(SUPPLIED RECORDS begins)

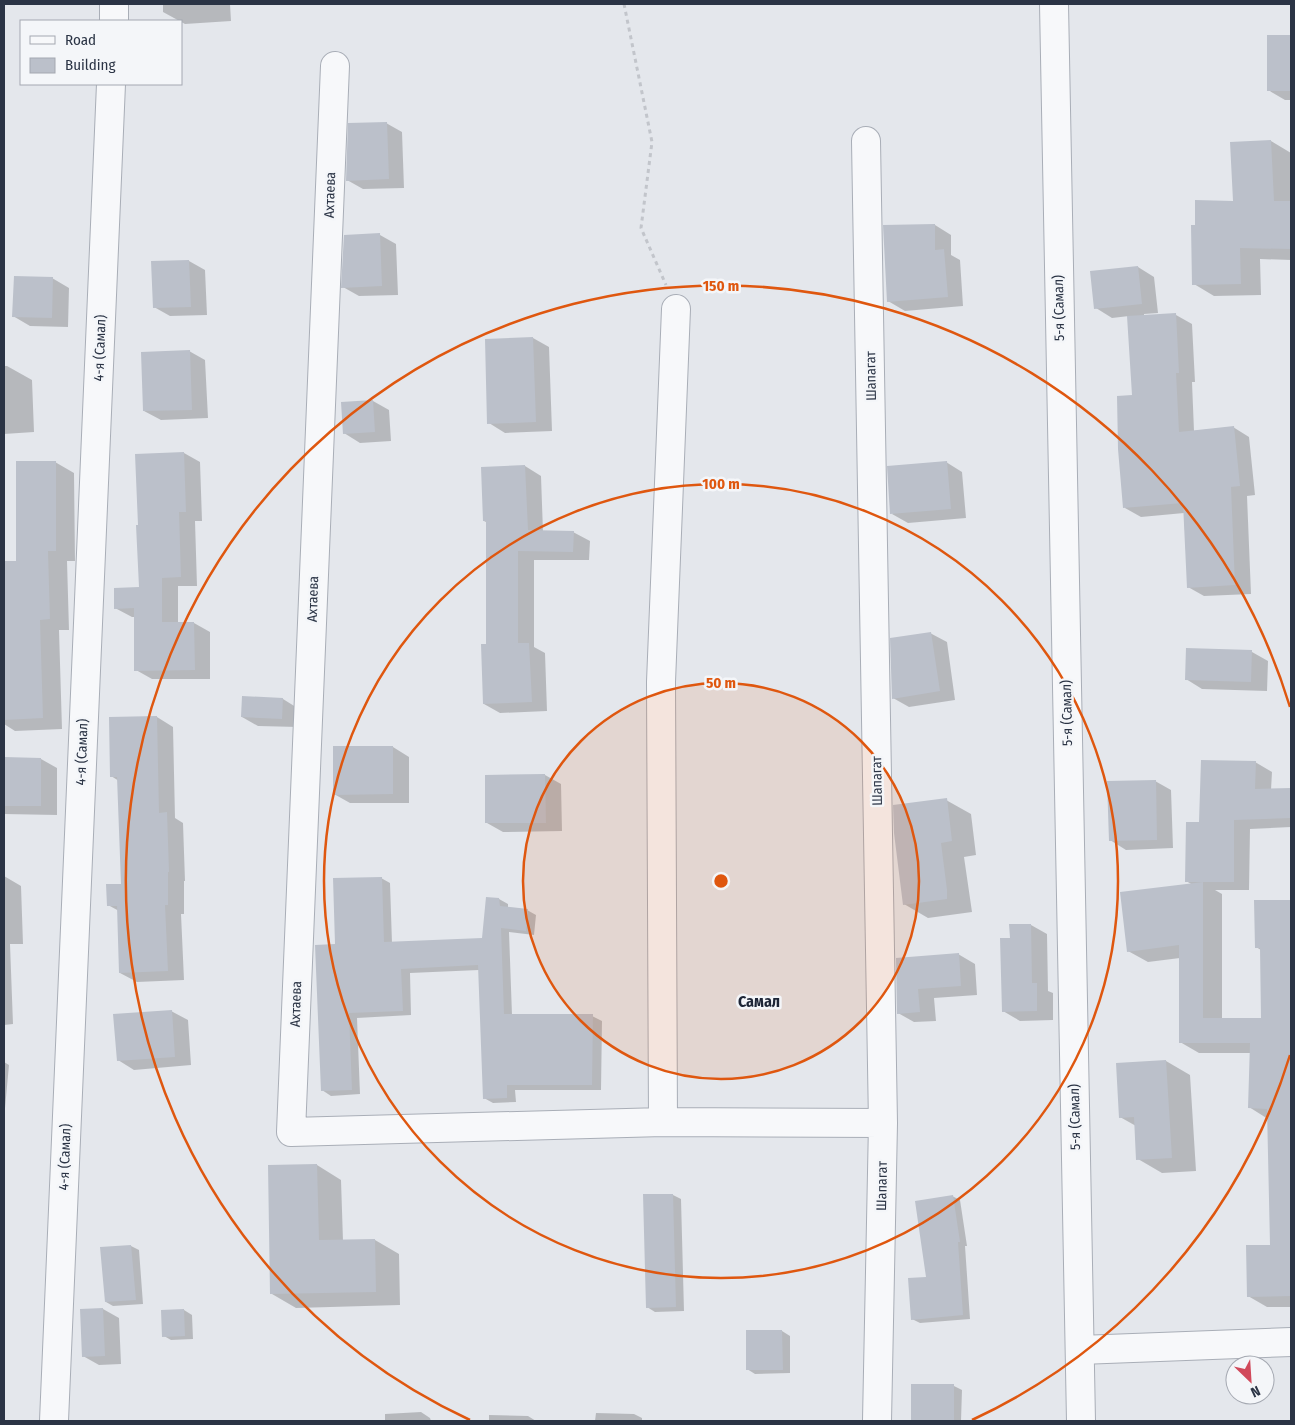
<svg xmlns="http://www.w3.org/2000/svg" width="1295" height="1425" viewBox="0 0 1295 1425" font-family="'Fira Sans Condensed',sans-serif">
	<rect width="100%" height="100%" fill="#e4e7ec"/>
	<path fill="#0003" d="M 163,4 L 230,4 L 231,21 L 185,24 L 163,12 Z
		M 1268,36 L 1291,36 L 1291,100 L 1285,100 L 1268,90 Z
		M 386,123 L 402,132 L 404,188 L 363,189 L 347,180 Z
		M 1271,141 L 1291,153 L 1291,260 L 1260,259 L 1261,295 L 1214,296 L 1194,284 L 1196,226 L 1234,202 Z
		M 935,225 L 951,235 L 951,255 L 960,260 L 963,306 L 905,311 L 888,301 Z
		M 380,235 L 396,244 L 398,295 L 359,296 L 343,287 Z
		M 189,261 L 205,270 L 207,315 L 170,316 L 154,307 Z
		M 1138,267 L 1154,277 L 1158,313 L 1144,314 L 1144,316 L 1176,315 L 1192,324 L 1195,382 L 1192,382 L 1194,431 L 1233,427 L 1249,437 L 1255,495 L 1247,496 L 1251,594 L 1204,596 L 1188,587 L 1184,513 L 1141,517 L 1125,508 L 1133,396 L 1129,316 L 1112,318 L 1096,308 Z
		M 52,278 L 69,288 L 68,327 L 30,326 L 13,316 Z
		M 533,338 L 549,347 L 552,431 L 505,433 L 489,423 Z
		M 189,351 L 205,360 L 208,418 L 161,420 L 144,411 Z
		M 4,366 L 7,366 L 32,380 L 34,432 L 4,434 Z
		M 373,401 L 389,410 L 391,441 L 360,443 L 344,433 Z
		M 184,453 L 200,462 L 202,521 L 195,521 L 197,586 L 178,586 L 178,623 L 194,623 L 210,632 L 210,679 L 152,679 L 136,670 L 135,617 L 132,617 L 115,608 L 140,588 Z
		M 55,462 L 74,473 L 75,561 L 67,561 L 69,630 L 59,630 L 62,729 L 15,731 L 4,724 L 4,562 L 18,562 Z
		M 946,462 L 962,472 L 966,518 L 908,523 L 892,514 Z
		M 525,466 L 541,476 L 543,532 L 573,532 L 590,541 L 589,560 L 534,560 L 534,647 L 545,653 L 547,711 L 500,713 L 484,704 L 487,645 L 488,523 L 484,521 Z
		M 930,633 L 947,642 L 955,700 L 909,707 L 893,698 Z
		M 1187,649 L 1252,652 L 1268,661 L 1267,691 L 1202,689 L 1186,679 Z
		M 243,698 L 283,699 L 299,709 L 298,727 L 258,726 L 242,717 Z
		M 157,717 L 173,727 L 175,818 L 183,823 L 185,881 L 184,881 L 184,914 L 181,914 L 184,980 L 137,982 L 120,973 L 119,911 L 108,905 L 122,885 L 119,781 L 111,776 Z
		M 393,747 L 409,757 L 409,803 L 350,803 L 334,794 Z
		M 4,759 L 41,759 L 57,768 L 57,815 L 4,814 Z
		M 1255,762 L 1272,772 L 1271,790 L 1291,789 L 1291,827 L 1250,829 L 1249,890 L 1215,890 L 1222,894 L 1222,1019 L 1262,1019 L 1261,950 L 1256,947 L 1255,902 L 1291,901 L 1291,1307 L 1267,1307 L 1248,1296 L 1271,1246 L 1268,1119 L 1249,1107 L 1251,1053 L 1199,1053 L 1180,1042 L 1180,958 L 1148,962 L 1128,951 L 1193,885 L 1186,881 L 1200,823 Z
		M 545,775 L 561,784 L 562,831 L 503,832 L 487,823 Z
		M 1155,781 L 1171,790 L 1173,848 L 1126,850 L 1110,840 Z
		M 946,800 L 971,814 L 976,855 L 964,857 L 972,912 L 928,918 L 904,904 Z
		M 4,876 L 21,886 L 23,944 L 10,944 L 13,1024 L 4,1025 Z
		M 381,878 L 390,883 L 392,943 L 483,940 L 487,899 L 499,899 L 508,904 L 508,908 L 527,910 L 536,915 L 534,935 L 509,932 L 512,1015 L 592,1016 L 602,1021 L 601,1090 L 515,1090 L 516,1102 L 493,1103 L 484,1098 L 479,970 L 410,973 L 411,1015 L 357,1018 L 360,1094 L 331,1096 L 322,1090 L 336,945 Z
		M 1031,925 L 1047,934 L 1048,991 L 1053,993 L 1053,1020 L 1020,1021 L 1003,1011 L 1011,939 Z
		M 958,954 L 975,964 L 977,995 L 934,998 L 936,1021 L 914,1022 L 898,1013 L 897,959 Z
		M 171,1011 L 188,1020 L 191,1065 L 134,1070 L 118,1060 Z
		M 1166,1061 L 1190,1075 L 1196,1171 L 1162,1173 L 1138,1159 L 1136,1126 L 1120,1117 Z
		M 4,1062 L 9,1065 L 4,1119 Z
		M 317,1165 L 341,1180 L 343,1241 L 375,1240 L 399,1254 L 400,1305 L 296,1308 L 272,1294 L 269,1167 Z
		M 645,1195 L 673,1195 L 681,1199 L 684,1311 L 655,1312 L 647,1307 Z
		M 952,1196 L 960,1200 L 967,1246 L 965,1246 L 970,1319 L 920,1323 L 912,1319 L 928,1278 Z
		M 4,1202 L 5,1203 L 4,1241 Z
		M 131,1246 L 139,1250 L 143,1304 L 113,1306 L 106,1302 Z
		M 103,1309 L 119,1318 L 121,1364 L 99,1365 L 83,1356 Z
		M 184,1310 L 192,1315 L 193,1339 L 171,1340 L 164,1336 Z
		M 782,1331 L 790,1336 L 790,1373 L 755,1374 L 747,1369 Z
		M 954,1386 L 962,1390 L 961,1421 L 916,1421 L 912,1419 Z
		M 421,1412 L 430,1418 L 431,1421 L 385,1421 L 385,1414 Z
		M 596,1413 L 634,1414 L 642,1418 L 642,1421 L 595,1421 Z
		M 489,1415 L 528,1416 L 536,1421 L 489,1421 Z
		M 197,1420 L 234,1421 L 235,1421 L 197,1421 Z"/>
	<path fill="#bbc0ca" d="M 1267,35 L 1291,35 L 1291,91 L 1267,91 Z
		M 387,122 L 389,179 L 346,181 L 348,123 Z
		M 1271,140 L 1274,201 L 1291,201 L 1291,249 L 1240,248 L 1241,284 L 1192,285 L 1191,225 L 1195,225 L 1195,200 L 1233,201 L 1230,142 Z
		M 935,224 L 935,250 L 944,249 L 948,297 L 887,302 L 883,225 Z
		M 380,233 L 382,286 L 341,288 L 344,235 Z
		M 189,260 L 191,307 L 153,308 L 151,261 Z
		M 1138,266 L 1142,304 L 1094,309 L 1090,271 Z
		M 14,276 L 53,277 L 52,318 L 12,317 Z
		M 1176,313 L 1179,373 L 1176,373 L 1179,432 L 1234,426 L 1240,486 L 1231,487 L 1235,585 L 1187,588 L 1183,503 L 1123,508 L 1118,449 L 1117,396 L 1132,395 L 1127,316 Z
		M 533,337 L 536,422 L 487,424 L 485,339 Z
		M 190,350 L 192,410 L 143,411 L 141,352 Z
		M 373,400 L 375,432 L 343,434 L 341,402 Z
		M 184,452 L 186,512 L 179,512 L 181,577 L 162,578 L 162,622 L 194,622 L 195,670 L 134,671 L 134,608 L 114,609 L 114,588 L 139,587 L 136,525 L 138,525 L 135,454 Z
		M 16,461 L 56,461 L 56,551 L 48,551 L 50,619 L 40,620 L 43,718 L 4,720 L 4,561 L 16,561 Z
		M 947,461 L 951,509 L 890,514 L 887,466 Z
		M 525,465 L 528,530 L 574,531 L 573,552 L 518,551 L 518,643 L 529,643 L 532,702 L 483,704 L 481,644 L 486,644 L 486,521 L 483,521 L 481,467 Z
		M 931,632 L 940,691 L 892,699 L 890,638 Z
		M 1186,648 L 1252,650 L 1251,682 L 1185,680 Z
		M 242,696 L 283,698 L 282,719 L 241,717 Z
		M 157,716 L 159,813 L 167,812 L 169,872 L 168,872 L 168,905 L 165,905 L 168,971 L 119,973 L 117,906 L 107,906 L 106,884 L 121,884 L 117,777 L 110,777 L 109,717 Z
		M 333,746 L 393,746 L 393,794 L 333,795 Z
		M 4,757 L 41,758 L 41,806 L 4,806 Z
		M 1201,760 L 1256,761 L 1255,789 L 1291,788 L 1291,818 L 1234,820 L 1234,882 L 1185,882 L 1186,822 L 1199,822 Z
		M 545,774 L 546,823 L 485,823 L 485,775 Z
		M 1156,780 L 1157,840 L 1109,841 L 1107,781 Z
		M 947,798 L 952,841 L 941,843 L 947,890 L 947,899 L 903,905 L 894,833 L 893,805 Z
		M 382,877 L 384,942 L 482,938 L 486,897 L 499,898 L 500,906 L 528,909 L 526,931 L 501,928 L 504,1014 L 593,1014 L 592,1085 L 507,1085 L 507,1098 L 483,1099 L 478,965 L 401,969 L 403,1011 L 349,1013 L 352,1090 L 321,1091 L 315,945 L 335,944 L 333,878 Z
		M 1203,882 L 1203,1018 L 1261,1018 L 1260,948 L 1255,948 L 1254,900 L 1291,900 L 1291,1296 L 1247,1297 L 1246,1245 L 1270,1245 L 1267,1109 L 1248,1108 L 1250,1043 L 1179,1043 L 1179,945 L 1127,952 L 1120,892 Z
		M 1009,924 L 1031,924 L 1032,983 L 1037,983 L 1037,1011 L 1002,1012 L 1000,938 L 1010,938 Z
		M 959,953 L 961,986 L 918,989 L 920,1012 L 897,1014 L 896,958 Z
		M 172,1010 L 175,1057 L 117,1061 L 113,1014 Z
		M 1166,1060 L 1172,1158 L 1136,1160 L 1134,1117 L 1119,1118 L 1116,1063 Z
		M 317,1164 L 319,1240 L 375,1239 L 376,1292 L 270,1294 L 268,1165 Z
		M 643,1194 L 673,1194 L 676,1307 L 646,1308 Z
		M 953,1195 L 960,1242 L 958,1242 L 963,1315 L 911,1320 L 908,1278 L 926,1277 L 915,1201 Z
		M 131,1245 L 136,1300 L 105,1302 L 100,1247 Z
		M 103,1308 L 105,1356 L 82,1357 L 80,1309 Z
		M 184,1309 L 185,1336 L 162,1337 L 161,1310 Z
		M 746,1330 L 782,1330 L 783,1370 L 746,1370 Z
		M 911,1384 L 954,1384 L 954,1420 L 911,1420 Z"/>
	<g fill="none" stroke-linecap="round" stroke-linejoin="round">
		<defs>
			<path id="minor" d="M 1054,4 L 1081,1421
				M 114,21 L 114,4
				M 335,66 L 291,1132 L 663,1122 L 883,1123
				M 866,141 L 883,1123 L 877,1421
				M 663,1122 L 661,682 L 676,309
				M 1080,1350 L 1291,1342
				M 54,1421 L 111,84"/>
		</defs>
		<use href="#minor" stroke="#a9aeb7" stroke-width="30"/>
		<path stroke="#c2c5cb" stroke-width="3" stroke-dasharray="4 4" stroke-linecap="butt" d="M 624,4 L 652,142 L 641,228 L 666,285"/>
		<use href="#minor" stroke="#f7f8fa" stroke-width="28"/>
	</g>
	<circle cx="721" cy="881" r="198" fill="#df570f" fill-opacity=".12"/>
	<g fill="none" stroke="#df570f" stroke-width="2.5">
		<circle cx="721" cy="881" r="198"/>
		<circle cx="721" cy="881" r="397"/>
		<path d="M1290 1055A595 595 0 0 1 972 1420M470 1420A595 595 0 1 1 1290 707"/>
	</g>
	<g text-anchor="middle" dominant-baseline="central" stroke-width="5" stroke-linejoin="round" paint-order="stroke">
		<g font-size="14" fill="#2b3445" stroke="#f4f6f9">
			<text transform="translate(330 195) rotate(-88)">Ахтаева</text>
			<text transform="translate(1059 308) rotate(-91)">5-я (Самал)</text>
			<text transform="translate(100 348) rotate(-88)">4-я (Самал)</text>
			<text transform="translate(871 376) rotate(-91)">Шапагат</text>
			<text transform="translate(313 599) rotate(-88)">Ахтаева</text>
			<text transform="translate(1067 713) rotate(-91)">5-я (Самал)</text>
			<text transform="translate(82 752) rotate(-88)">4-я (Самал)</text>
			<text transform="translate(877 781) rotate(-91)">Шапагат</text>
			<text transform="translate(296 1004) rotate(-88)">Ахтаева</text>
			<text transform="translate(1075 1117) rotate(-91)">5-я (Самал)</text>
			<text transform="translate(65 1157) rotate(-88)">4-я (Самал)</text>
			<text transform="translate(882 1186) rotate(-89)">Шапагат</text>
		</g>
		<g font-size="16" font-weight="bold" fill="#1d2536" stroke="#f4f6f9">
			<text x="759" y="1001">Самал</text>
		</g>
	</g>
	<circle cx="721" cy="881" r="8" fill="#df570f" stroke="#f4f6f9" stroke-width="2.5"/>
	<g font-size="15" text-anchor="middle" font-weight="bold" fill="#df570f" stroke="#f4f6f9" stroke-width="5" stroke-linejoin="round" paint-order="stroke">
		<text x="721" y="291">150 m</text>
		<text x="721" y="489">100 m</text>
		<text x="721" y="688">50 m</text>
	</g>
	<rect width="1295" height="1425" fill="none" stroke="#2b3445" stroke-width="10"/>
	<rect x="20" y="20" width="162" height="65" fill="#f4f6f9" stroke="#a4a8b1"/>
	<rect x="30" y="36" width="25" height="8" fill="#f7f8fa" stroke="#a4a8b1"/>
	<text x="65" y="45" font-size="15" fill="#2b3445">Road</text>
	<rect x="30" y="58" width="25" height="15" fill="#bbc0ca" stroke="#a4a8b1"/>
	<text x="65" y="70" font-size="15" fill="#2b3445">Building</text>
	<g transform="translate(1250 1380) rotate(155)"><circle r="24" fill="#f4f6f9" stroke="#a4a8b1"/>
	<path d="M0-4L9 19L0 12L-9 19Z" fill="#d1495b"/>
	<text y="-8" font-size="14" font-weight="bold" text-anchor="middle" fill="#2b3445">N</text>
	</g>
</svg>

(SUPPLIED RECORDS ends)
(SUPPLIED RECORDS begins)

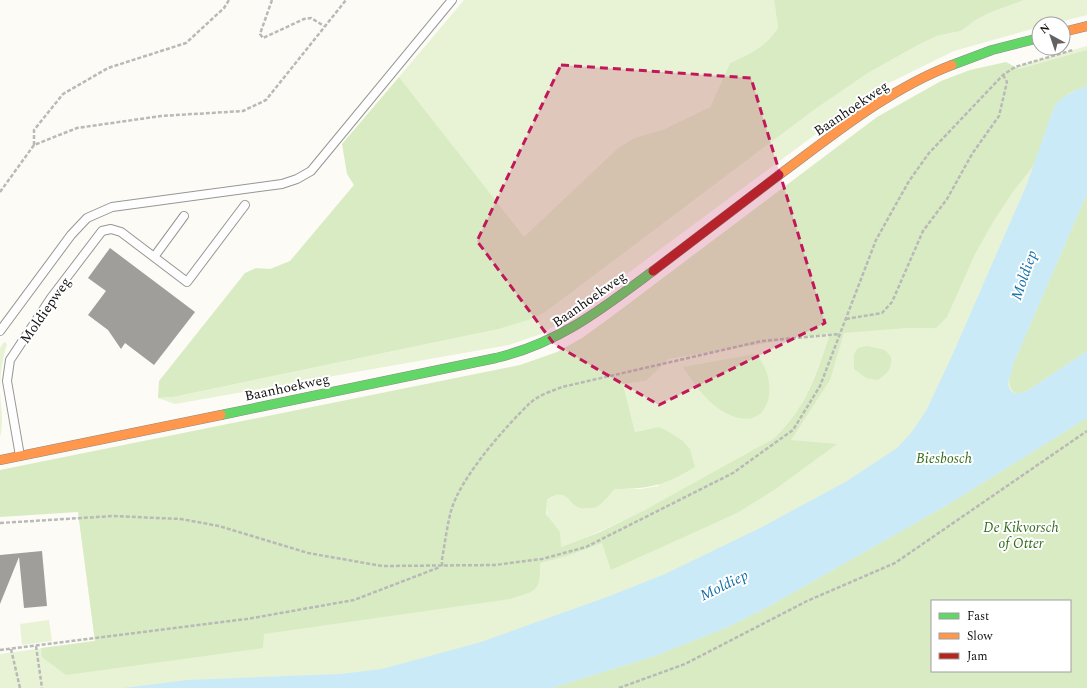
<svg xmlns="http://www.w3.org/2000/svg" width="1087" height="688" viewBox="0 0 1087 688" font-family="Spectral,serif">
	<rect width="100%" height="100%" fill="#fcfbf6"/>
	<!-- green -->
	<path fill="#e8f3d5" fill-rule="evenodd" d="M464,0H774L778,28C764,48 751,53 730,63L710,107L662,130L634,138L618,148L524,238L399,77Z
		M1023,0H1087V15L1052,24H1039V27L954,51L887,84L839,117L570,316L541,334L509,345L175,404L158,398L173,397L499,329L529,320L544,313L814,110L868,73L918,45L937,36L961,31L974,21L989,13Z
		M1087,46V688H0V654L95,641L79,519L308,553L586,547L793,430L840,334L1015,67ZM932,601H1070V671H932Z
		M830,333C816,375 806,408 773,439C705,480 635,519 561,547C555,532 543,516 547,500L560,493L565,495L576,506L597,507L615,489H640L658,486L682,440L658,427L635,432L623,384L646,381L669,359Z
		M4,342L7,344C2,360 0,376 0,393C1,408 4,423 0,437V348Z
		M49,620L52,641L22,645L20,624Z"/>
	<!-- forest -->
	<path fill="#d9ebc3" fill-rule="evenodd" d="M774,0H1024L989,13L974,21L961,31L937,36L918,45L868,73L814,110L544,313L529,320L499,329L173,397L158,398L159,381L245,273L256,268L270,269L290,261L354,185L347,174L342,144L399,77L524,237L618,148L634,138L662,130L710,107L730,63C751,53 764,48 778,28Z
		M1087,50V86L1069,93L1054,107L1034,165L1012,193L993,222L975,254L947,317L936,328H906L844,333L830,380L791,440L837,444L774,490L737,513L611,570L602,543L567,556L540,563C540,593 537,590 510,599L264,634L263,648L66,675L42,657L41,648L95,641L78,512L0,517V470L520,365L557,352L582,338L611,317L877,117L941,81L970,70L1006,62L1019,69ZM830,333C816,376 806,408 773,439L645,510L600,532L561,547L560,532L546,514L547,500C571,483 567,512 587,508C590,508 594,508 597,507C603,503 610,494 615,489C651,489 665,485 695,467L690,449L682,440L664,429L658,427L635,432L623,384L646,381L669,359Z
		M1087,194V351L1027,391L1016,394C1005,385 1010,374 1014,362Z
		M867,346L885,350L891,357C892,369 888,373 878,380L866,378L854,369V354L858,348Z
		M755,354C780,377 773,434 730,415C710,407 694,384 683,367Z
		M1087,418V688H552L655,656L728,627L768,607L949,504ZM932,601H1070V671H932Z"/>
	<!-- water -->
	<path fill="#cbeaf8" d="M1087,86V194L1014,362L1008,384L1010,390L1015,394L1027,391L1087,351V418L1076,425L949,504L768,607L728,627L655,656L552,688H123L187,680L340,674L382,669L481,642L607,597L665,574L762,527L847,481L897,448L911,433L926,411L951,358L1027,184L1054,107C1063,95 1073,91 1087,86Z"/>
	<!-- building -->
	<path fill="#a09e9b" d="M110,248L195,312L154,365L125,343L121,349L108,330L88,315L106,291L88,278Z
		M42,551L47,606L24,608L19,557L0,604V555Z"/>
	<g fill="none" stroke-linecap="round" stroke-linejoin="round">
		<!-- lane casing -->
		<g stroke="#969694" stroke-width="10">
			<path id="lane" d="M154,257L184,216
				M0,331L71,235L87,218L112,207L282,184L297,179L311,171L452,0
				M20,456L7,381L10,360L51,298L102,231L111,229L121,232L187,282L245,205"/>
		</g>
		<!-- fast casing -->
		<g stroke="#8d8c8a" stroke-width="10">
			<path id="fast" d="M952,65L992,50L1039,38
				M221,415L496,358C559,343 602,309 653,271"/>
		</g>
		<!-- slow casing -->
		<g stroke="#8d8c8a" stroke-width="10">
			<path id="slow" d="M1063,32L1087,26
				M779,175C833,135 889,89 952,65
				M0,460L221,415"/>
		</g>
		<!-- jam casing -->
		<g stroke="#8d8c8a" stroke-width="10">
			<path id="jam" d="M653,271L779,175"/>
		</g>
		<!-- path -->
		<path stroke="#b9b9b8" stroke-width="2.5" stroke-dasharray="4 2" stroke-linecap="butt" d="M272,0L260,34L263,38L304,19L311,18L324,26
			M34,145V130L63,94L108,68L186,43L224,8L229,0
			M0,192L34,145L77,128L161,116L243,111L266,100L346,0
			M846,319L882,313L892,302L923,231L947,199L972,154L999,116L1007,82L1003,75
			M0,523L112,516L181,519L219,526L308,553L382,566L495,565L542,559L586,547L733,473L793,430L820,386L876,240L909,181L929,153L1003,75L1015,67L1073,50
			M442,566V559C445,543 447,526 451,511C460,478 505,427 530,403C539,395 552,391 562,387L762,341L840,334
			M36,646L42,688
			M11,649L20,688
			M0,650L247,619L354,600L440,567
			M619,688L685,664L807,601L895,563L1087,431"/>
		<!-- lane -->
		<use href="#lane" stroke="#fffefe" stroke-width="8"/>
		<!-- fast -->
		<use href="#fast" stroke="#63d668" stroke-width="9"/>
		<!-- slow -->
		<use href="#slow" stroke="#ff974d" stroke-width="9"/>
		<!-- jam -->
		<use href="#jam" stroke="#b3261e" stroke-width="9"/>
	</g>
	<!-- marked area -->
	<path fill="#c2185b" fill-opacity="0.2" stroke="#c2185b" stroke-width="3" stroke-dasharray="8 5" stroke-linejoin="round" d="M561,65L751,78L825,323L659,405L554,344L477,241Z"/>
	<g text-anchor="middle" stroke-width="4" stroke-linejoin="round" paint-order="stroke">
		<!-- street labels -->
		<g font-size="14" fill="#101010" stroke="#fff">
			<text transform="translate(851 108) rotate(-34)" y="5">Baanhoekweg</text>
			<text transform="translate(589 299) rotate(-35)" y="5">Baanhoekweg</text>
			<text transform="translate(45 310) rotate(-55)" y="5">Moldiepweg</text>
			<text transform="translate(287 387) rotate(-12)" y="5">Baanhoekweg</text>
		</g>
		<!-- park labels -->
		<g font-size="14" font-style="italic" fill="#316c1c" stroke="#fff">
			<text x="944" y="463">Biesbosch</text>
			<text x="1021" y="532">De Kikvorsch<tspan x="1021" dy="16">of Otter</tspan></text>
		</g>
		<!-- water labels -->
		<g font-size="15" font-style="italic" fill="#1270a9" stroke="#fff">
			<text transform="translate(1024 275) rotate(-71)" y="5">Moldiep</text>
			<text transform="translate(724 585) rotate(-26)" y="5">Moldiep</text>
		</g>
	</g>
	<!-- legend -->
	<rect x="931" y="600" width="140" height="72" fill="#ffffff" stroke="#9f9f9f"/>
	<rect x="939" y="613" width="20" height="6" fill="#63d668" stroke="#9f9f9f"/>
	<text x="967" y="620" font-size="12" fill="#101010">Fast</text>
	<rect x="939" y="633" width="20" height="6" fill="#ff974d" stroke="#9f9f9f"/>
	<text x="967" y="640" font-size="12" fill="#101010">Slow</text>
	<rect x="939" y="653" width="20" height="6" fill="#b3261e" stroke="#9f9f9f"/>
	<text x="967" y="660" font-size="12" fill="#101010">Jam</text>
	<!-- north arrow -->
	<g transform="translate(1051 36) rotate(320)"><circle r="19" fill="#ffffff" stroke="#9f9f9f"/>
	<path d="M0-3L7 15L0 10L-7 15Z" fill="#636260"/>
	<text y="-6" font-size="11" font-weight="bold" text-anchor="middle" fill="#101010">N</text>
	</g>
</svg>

(SUPPLIED RECORDS ends)

WHAT THE TASK REQUIRES >>
Starting from the data above, filter for lines with "ffffff" and copy each one.

EXERCISE RESPONSE >>
	<rect x="931" y="600" width="140" height="72" fill="#ffffff" stroke="#9f9f9f"/>
	<g transform="translate(1051 36) rotate(320)"><circle r="19" fill="#ffffff" stroke="#9f9f9f"/>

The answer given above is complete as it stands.